Finnish has no articles (no equivalents of a, an, the). The same word can be understood as a or the depending on context.
- opettaja can mean a teacher or the teacher
- aikataulu / aikataulun can mean a schedule or the schedule
In this sentence, context (a specific course situation) makes it natural to understand:
- Opettaja = the teacher (probably the one teaching the course)
- aikataulun = the schedule (the course schedule everyone will follow)
If you wanted to stress indefiniteness in English, you’d still use the same Finnish form and rely on context, for example:
- Kurssilla on opettaja. Opettaja esittelee kurssin alussa aikataulun.
There is a teacher on the course. (The) teacher presents the schedule at the beginning of the course.
Esittelee is present tense, 3rd person singular of the verb esitellä (to present, to introduce).
Formally:
- verb stem: esittele-
- personal ending: -e (3rd person singular → -e with this type)
So esittelee means “(he/she) presents / is presenting.”
However, Finnish often uses the present tense for future actions when the time is clear from context:
- Opettaja esittelee kurssin alussa aikataulun.
→ The teacher will present the schedule at the beginning of the course.
So it can correspond to English “presents,” “is going to present,” or “will present”, depending on context.
The dictionary (infinitive) form is esitellä (to present, to introduce).
Indicative present forms:
- minä esittelen – I present
- sinä esittelet – you present
- hän esittelee – he/she presents
- me esittelemme – we present
- te esittelette – you (pl.) present
- he esittelevät – they present
So esittelee is just the hän (he/she) form of esitellä in the present.
Yes. Finnish word order is more flexible than English, especially with adverbials like time expressions.
All of these are grammatically fine:
- Opettaja esittelee kurssin alussa aikataulun.
- Opettaja esittelee aikataulun kurssin alussa.
- Kurssin alussa opettaja esittelee aikataulun.
They all mean roughly the same thing, but the information structure / emphasis can shift slightly:
Sentence-initial Kurssin alussa highlights when something happens:
→ At the beginning of the course, the teacher presents the schedule.Ending with kurssin alussa can leave the time phrase as an “afterthought”:
→ The teacher presents the schedule, at the beginning of the course.
In neutral, textbook-style Finnish, 1 or 3 are very typical. Finnish doesn’t rely on word order to mark subject vs object as strongly as English does; case endings carry that load.

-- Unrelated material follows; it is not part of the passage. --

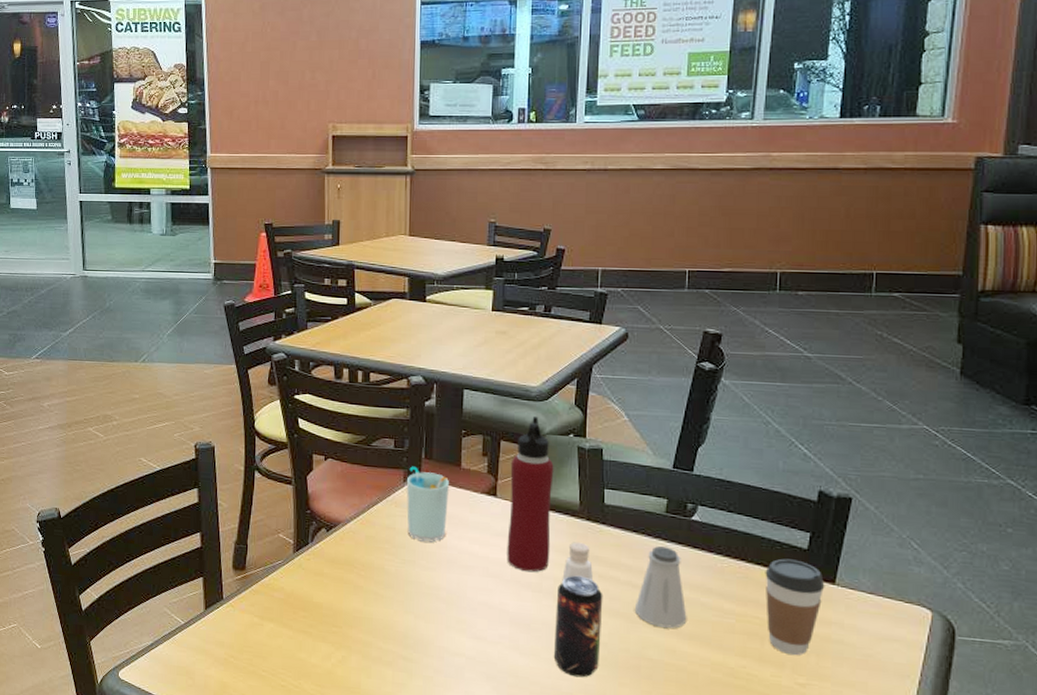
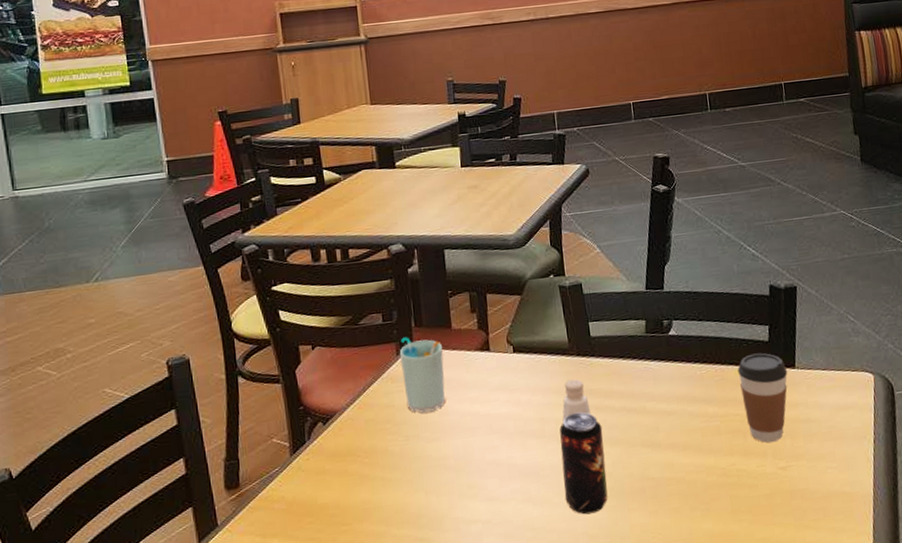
water bottle: present [507,416,554,573] -> none [499,263,548,421]
saltshaker: present [634,546,687,628] -> none [631,366,679,445]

Opettaja (teacher) is the subject of the sentence, so it appears in the nominative case (the “dictionary form”):
- Opettaja – (a/the) teacher
- esittelee – presents
- aikataulun – the schedule (object, in genitive/accusative)
In a simple active sentence:
[Subject in nominative] + [verb] + [object in object case]
So:
- Opettaja = subject → nominative
- aikataulun = object → genitive/accusative (total object)
You can use the same pattern [genitive] + [local case], but with loppu (end) instead of alku (beginning):
- kurssin lopussa – at the end of the course
(literally “in the end of the course”)
So you’d get:
- Opettaja esittelee kurssin lopussa aikataulun.
→ The teacher presents the schedule at the end of the course.
(odd in meaning here, but grammatically parallel)
Other common variants with kurssi:
- kurssin lopussa – at the end of the course
- kurssin lopulla – toward the end of the course (adessive nuance)
In Finnish, stress is almost always on the first syllable of each word.
Approximate breakdown (stressed syllables in CAPS):
- O-pet-ta-ja → O-pet-ta-ya
- e-sit-te-lee → E-sit-te-lee
- kurs-sin → KURS-sin
- a-lus-sa → A-lus-sa
- ai-ka-tau-lun → AI-ka-tau-lun
Other points:
- Double consonants (tt, ss, kk, ll, etc.) are held longer than single ones.
- opettaja: the tt is longer than in English “pet.”
- kurssin: ss is long.
- Vowels are pronounced clearly and not reduced like in English.
- aikataulun: all three a are clearly [a], not “uh”.
A rough, hyphenated English-style approximation:
- OP-et-ta-ya EH-sit-te-ley KURS-sin AH-lus-sa AI-ka-tow-lun
(but native-like pronunciation requires listening to Finnish speakers).